Azka sembuh dari epilepsi berkat operasi setelah perjuangan panjang. Ia menyoroti stigma & layanan terbatas, padahal epilepsi bisa diobati/dikontrol.

Budi Arista Romadhoni
Sabtu, 13 Desember 2025 | 15:53 WIB
Hidup dalam Bayang Kejang, Derita Panjang Penderita Epilepsi di Tengah Layanan Terbatas
Dokter spesialis saraf RSUP Dr Sardjito, Elisabeth Siti Herini, menyampaikan tentang epilepsi di Yogyakarta, Sabtu (13/12/2025). [Suara.com/Putu]
Baca 10 detik
  • Azka Primadi, penyintas epilepsi dari Sleman, berhasil bebas kejang dan obat setelah operasi pada 2007 di Semarang.
  • Layanan kesehatan epilepsi masih terbatas, ditandai dengan kesulitan diagnosis awal dan adanya stigma sosial masyarakat.
  • Penanganan tepat perlu identifikasi tipe kejang; pada kasus kebal obat, operasi saraf dapat menjadi opsi pengobatan.

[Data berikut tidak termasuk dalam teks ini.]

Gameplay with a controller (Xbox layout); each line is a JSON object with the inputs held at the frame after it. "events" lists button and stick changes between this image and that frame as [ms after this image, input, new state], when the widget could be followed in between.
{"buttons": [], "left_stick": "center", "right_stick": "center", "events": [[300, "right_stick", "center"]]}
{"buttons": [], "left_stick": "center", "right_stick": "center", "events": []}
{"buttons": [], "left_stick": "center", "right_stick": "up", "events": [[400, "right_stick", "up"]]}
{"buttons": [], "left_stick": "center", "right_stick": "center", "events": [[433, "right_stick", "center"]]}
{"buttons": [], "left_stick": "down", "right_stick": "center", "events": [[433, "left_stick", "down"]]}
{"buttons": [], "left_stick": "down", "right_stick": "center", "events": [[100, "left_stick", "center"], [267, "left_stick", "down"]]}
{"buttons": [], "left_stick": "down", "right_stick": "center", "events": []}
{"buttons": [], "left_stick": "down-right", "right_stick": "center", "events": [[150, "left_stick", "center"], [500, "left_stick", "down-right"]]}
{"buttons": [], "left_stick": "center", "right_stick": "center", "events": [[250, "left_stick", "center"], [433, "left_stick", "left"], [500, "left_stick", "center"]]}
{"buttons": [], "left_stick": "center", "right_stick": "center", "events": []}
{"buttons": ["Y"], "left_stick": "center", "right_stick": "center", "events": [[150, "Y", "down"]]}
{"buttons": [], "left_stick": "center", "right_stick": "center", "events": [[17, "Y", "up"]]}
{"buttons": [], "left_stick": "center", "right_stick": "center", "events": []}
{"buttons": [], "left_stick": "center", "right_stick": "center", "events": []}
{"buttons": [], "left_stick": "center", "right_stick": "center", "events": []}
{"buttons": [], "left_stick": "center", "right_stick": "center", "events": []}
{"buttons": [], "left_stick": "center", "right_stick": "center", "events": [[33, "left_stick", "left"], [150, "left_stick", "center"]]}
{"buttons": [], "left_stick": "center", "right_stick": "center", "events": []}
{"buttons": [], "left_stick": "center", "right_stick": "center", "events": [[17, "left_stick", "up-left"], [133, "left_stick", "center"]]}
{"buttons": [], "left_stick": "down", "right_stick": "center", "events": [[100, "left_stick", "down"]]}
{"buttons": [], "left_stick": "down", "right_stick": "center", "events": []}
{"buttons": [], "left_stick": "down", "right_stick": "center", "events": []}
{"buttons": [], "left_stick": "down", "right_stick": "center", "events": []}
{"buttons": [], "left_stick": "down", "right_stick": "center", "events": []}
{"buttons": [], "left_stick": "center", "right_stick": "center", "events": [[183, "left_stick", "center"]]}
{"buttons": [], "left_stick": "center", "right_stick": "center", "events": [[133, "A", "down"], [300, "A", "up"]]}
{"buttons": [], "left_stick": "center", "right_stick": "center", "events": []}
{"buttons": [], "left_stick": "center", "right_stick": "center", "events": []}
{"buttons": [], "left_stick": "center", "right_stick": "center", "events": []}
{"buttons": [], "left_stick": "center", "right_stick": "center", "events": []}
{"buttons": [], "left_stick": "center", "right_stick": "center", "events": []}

SuaraJogja.id - Azka Primadi, warga Sleman, Yogyakarta berucap syukur. Perjuangannya dalam menghadapi tubuh yang tiba-tiba jatuh dan bergetar tanpa kendali akibat epilepsi akhirnya terbayar.

Baginya sebagai penderita epilepsi dan keluarganya, kejang bukan sekadar kondisi medis. Melainkan siklus panjang kecemasan, kelelahan, dan perjuangan hidup yang sering tak terlihat oleh publik.

Ditengah perjuangan beradaptasi dengan penyakit tersebut, layanan kesehatan epilepsi masih terbatas saat ini. Belum lagi stigma negatif masyarakat akan penyakit tersebut.

Padahal secara global, terdapat lebih dari 51 juta penderita epilepsi di dunia, dengan sekitar 4,9 juta kasus baru setiap tahun. Namun belum banyak yang tahu bila epilepsi bisa disembuhkan atau paling tidak dikurangi gejalanya.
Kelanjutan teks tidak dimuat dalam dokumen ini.